MarcLinderGit/mnist_mlp

Training a Multi-Layer Perceptron (MLP, i.e., modern feedforward artificial neural network, consisting of fully connected neurons) to classify images from the MNIST database hand-written digit database.

Multi-Layer Perceptron, MNIST

In this notebook, I will train an Multi-Layer Perceptron (MLP, i.e., modern feedforward artificial neural network, consisting of fully connected neurons) to classify images from the MNIST database hand-written digit database.

Project Overview

The process will be broken down into the following steps:

1. Load Libraries

• Importing essential libraries including PyTorch and NumPy for data manipulation and machine learning tasks.

2. Load and Visualize the Data

• Utilizing PyTorch to download and preprocess the MNIST dataset.
• Dividing the dataset into training and testing sets, and allocating a portion for validation.
• Creating data loaders for efficient loading of batches during training, validation, and testing.

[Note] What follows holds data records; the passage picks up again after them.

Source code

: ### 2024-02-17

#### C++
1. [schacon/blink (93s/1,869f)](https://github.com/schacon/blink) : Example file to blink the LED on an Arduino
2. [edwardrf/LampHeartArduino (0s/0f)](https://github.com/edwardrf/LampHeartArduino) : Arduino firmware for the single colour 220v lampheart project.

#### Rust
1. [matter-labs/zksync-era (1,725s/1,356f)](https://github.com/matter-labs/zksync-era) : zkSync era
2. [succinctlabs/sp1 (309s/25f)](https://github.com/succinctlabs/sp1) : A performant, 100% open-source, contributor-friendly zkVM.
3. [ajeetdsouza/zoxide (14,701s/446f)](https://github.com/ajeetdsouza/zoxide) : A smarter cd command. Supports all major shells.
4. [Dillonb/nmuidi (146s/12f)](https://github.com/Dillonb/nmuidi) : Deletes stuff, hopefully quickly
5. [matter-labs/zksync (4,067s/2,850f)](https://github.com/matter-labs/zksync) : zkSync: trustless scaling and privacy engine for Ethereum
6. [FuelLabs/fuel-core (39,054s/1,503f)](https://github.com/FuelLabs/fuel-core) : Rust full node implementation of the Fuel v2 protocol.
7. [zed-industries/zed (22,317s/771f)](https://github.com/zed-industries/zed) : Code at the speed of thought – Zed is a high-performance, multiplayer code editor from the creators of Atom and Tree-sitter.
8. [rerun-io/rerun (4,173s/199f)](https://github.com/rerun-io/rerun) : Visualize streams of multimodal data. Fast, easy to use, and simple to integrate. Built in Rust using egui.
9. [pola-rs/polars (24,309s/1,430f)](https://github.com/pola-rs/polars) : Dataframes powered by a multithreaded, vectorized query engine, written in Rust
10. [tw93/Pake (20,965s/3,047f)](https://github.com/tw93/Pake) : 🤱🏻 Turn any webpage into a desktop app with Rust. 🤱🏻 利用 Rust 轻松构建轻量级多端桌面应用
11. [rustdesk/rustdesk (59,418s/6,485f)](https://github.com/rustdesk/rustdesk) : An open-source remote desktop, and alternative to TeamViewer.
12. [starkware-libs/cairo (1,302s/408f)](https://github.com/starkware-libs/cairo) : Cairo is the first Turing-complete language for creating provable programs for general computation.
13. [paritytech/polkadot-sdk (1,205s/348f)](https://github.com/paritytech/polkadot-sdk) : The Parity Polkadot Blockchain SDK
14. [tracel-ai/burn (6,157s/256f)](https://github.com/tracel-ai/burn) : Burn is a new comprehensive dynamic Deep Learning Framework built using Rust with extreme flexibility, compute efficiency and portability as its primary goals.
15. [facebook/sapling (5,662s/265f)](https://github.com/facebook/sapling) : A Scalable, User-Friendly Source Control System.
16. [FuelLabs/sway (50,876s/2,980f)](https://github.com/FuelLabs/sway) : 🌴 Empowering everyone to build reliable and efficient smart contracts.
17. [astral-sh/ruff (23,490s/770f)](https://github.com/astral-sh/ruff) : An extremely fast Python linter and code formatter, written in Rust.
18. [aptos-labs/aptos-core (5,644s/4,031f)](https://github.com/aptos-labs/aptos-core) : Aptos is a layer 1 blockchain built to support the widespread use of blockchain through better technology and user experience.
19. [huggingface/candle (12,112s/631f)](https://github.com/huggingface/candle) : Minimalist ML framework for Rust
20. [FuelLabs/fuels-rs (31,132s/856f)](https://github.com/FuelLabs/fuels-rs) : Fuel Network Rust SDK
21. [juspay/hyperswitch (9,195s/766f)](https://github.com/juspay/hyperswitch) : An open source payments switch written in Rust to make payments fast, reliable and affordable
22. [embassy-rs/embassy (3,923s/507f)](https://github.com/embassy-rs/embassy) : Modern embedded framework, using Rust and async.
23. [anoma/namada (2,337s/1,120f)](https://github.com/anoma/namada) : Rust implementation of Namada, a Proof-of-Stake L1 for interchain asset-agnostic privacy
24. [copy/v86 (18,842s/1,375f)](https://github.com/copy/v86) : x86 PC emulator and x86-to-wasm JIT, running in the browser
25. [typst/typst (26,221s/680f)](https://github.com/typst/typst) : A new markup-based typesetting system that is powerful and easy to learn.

3. Visualize a Batch of Training Data

• Visualizing a batch of training images to gain insights into the nature of the data.
• Displaying 20 images at a time, each labeled with the correct digit.

4. View an Image in More Detail

• Selecting and visualizing a single image in grayscale.
• Overlaying pixel values on the image in a 2D grid for a detailed view of intensity values.

5. Define the Network Architecture

• Defining an MLP architecture named "Net" for digit classification.
• Consists of three fully connected layers with ReLU activations and dropout layers to prevent overfitting.

6. Specify Loss Function and Optimizer

• Loading necessary libraries and specifying categorical cross-entropy as the loss function.
• Choosing stochastic gradient descent (SGD) as the optimizer with a learning rate of 0.01.

7. Train the Network

• Training the MLP on the MNIST dataset for 50 epochs.
• Monitoring and printing training and validation losses after each epoch.
• Saving the model state if the validation loss decreases, ensuring the best-performing model is retained.

8. Load the Model with the Lowest Validation Loss

• Loading the model state from the file 'model.pt,' representing the model with the lowest validation loss.

9. Test the Trained Network

• Evaluating the performance of the trained MLP on the test set.
• Calculating and printing the average test loss, test accuracy for each digit class, and overall test accuracy.

10. Visualize Sample Test Results

• Visualizing a batch of test images along with their predicted and true labels.
• Displaying images in a grid with color-coded titles (green for correct predictions, red for incorrect), providing a quick overview of the model's performance.